» Exercise aim
Starting at the line that contains "[574,204,593,214] for -> [520,282,534,292] to", restate each line word for word through the final line of the data, keeping both ends.

════════════════════

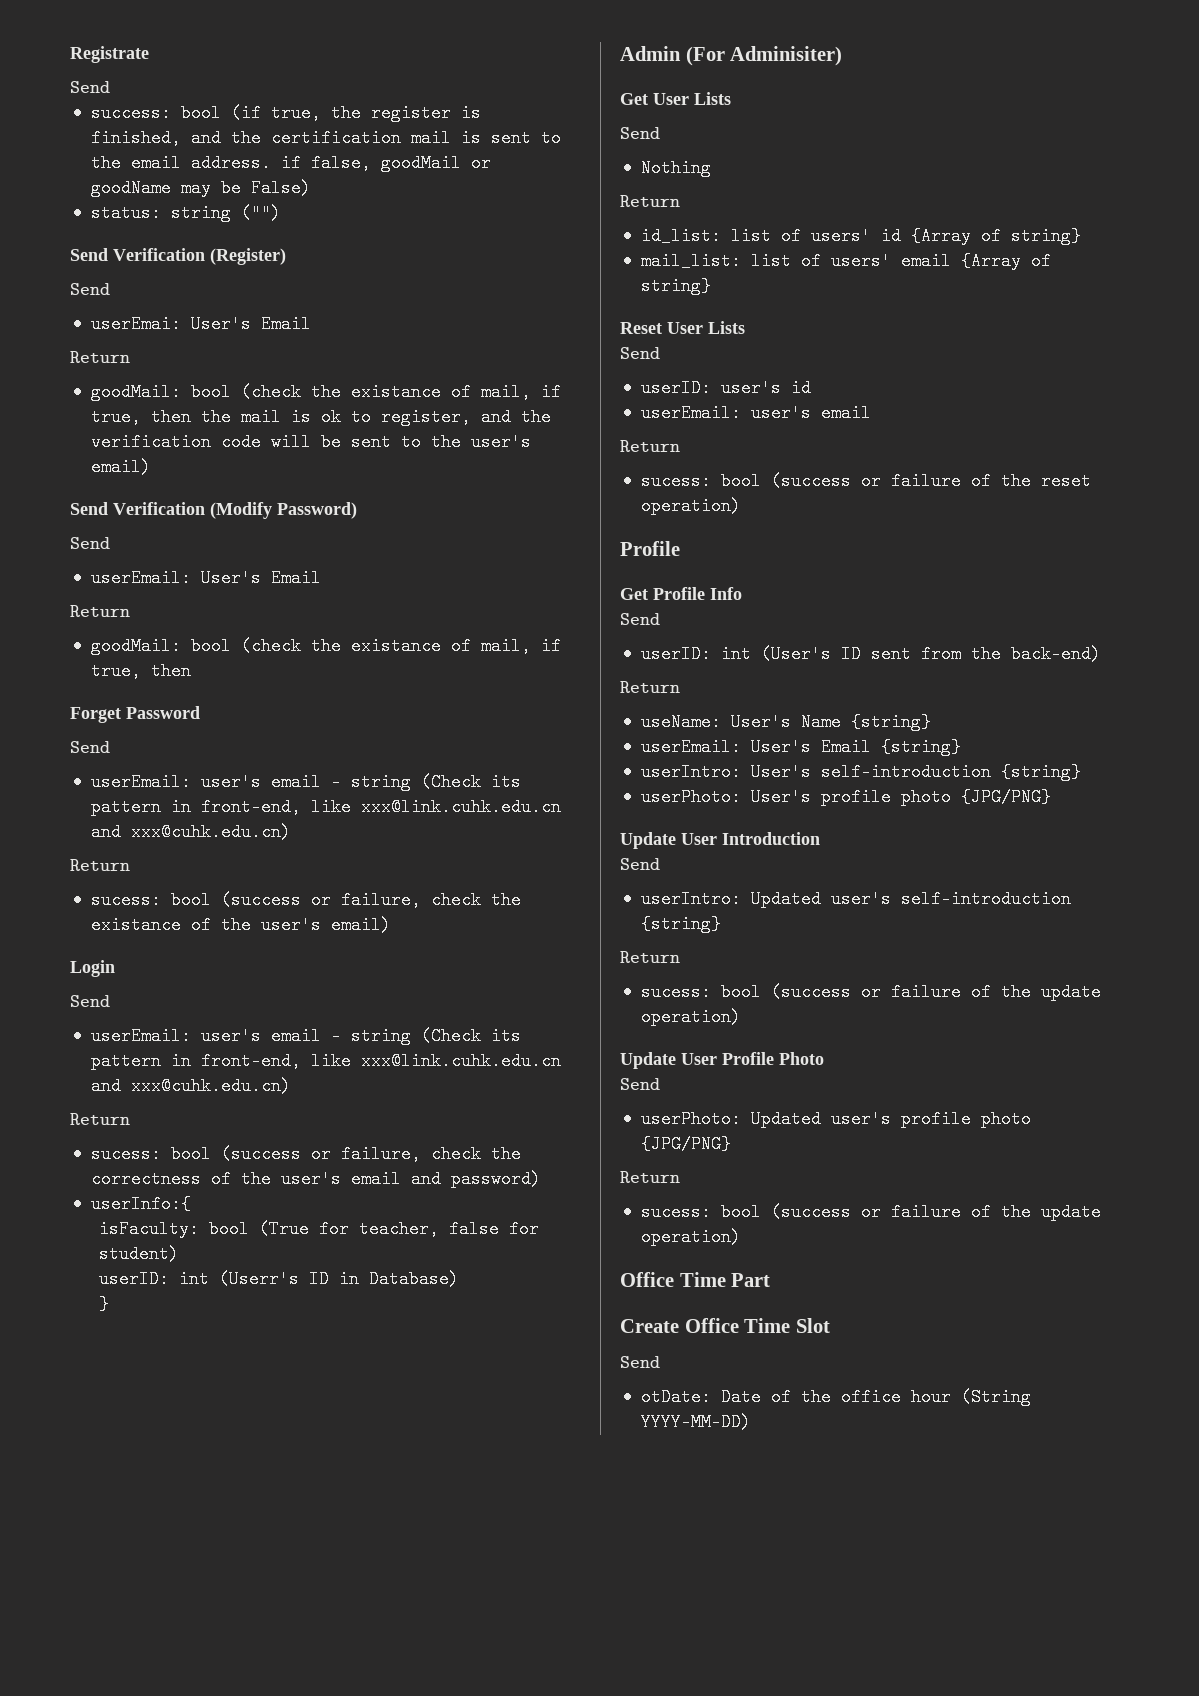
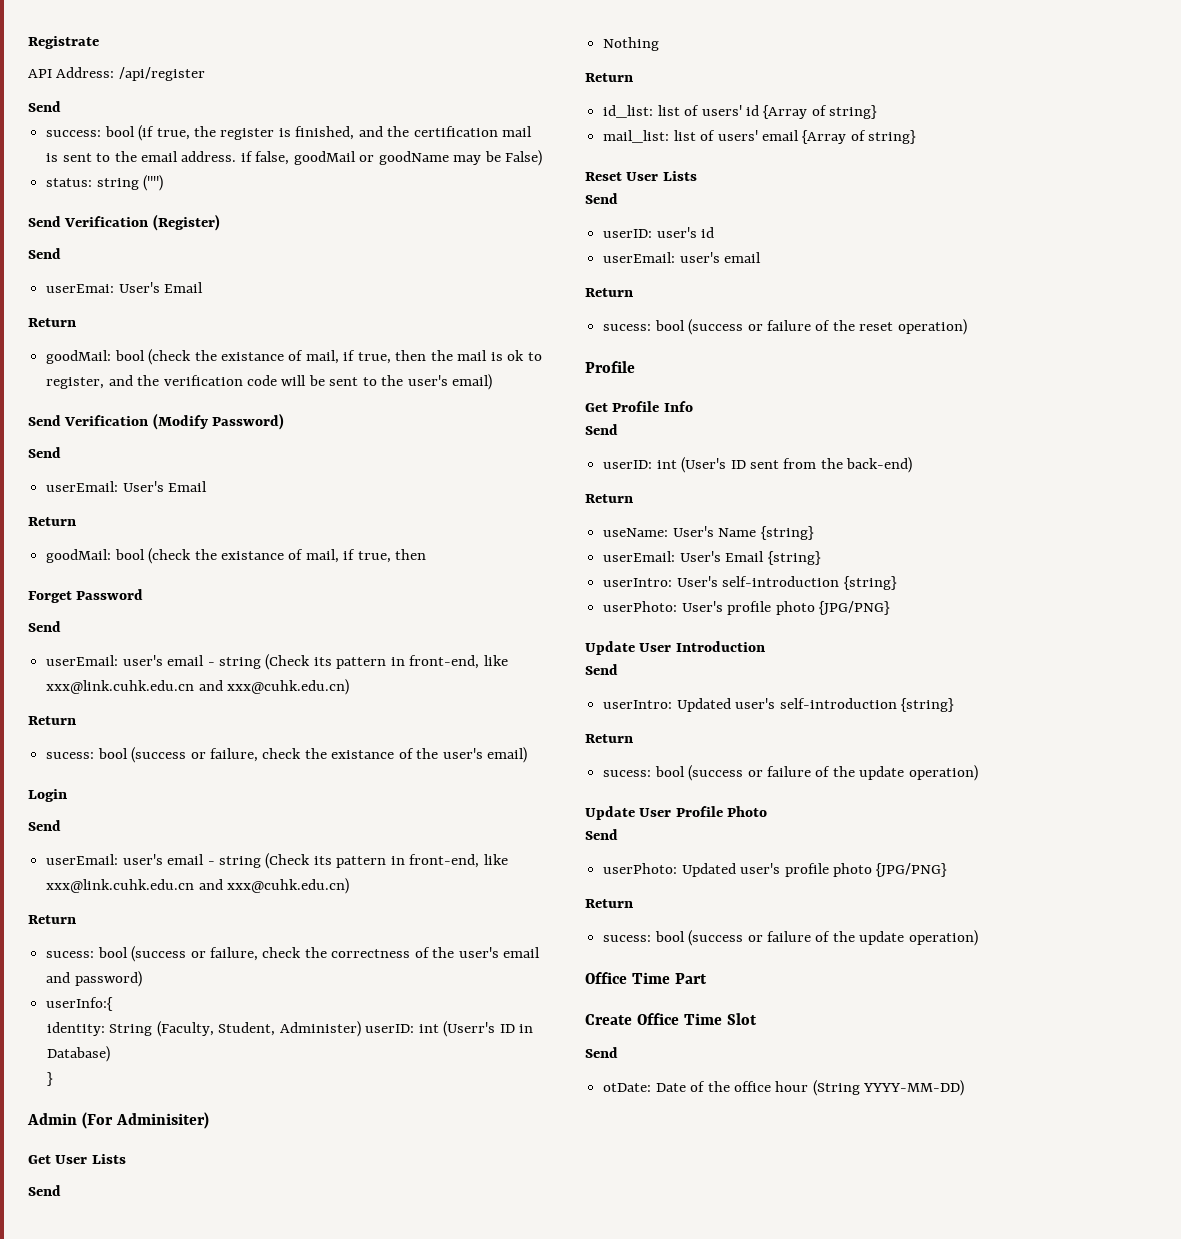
(149, 54) none -> [28,67,205,81] // API Address: /api/register
[99,1220,540,1238] [99,1245,180,1263] isFaculty: bool (True for teacher, false for student) // -> [46,1021,361,1037] identity: String (Faculty, Student, Administer)

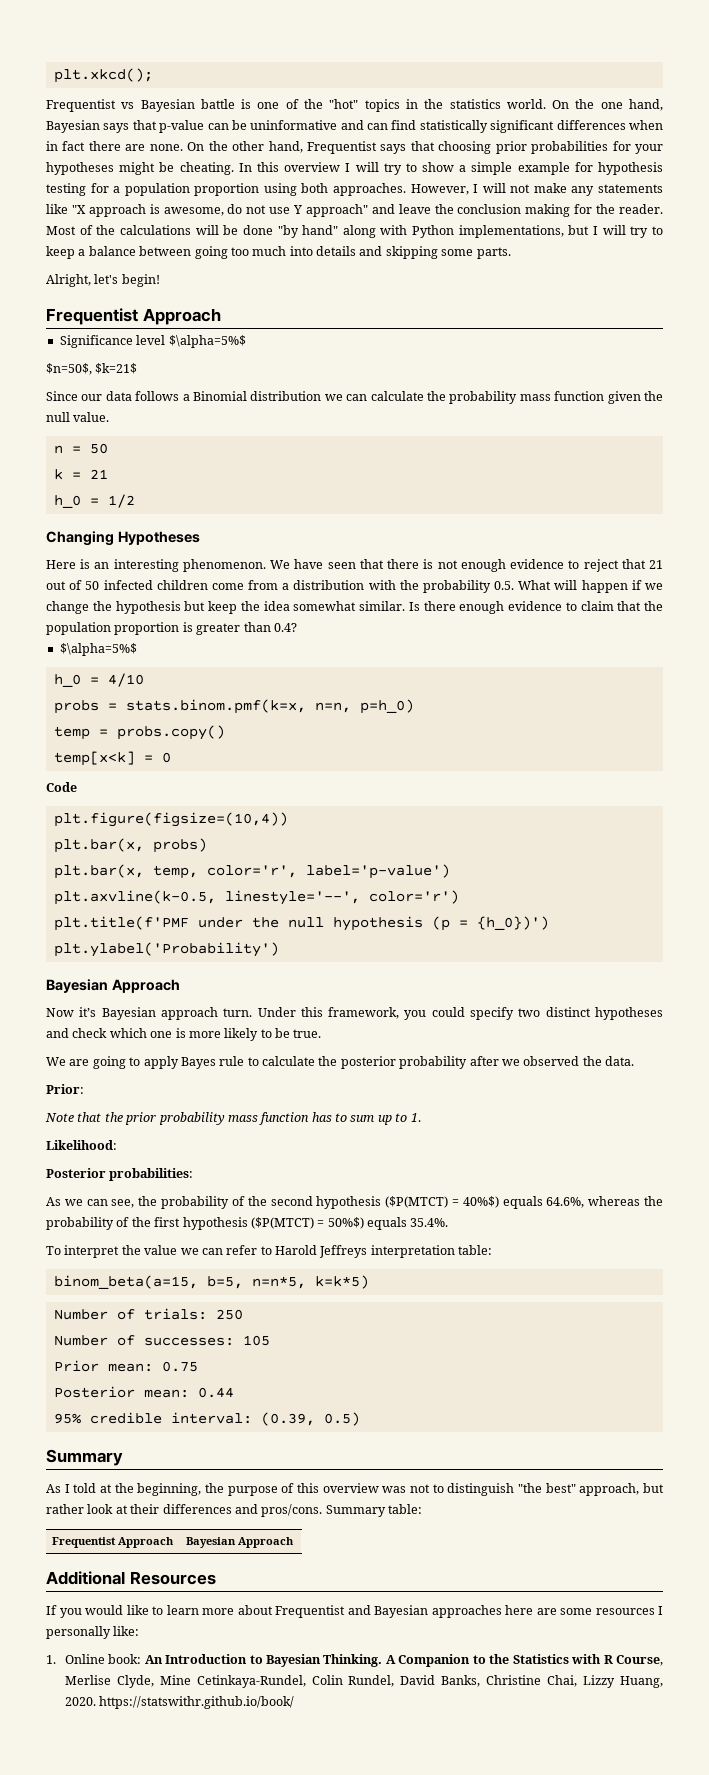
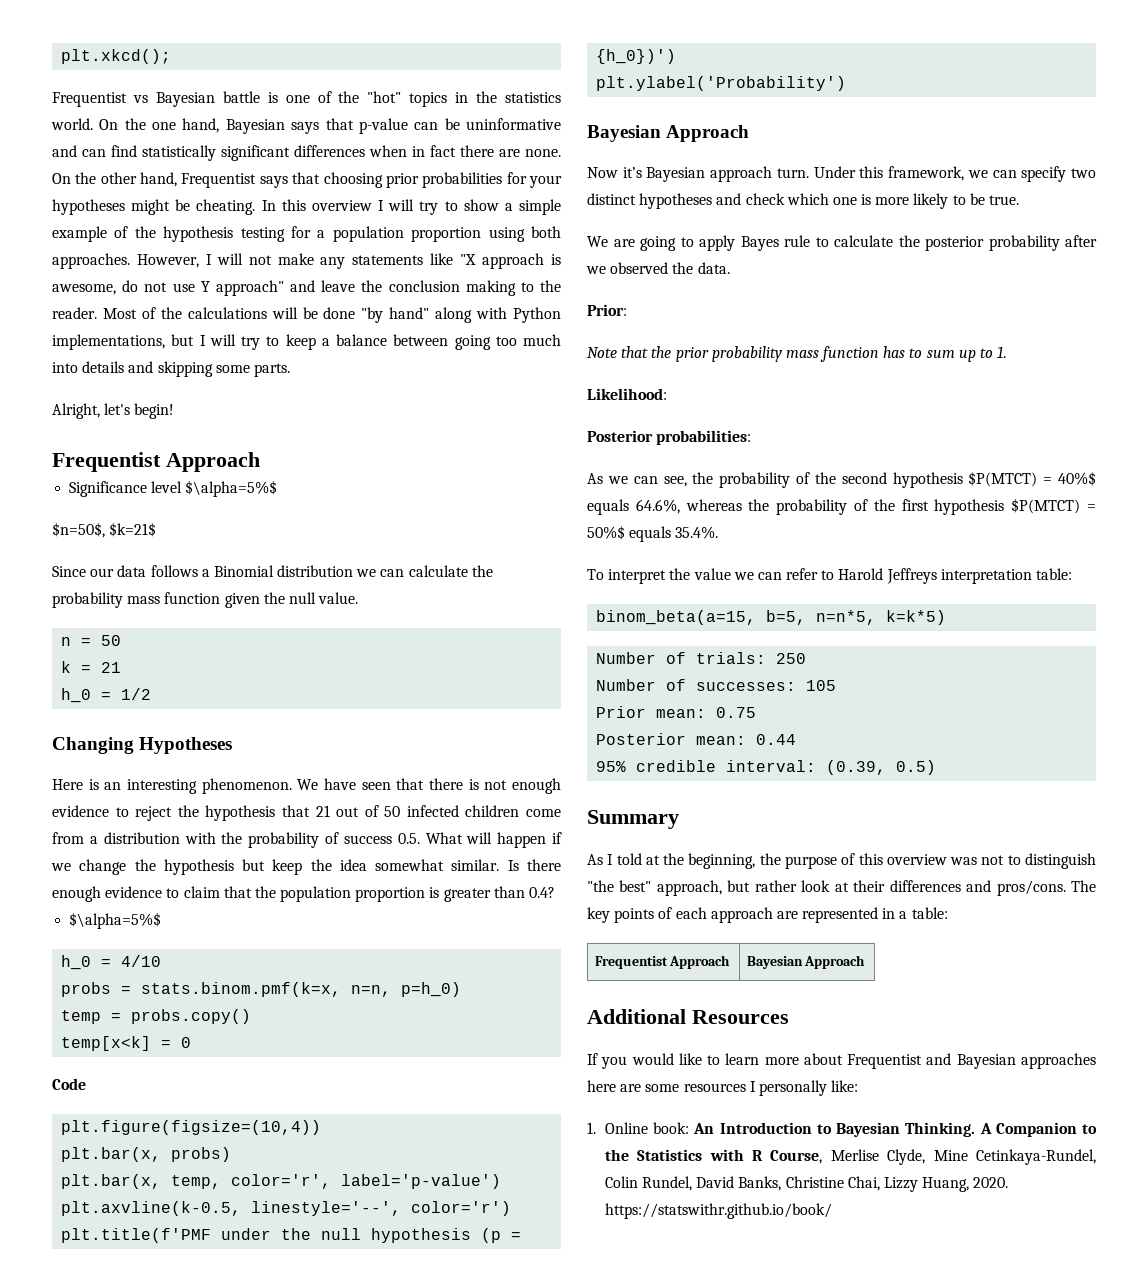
[574,162,593,172] for -> [114,226,156,238] of the
[574,204,593,214] for -> [520,282,534,292] to
(619, 565) none -> [177,805,276,821] the hypothesis
(491, 586) none -> [325,832,392,844] of success
[404,1007,465,1020] you could -> [967,170,1017,178] we can
[385,1196,499,1208] ($P(MTCT) = 40%$) -> [968,471,1096,487] $P(MTCT) = 40%$
[250,1217,364,1229] ($P(MTCT) = 50%$) -> [1011,498,1096,514] [587,525,625,540] $P(MTCT) = 50%$
[325,1505,386,1517] Summary -> [1071,880,1096,892] [587,907,908,923] The key points of each approach are represented in a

════════════════════

» Reply
[574,204,593,214] for -> [520,282,534,292] to
(619, 565) none -> [177,805,276,821] the hypothesis
(491, 586) none -> [325,832,392,844] of success
[404,1007,465,1020] you could -> [967,170,1017,178] we can
[385,1196,499,1208] ($P(MTCT) = 40%$) -> [968,471,1096,487] $P(MTCT) = 40%$
[250,1217,364,1229] ($P(MTCT) = 50%$) -> [1011,498,1096,514] [587,525,625,540] $P(MTCT) = 50%$
[325,1505,386,1517] Summary -> [1071,880,1096,892] [587,907,908,923] The key points of each approach are represented in a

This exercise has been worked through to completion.